Exercise requirements: From the entries below, gather every line containing the string "POLY".

-------- Data --------

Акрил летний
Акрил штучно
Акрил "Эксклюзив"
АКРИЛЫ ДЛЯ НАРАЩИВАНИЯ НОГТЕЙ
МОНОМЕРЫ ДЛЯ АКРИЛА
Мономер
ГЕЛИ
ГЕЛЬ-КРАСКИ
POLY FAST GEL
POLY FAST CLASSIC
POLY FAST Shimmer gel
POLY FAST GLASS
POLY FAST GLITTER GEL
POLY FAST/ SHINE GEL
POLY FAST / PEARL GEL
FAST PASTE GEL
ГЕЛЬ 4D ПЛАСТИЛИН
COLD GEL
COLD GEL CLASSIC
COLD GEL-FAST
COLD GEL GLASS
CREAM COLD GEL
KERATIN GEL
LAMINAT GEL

--------
-------- Data --------

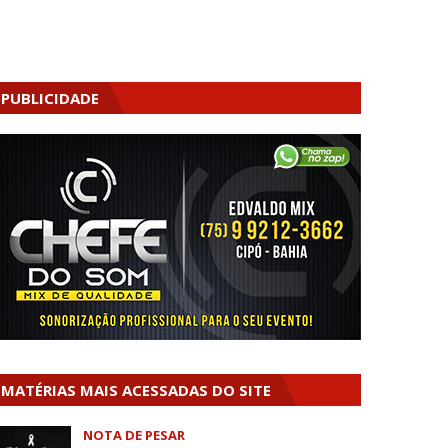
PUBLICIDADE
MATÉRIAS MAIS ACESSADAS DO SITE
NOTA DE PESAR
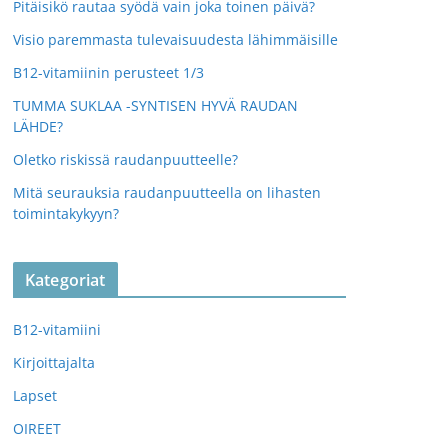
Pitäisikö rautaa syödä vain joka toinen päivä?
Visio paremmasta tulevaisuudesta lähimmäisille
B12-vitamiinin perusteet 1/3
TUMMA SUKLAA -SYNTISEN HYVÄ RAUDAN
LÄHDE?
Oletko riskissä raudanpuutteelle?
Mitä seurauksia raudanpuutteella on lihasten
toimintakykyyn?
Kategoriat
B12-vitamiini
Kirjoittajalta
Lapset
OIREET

--------

Answer for the task:
POLY FAST GEL
POLY FAST CLASSIC
POLY FAST Shimmer gel
POLY FAST GLASS
POLY FAST GLITTER GEL
POLY FAST/ SHINE GEL
POLY FAST / PEARL GEL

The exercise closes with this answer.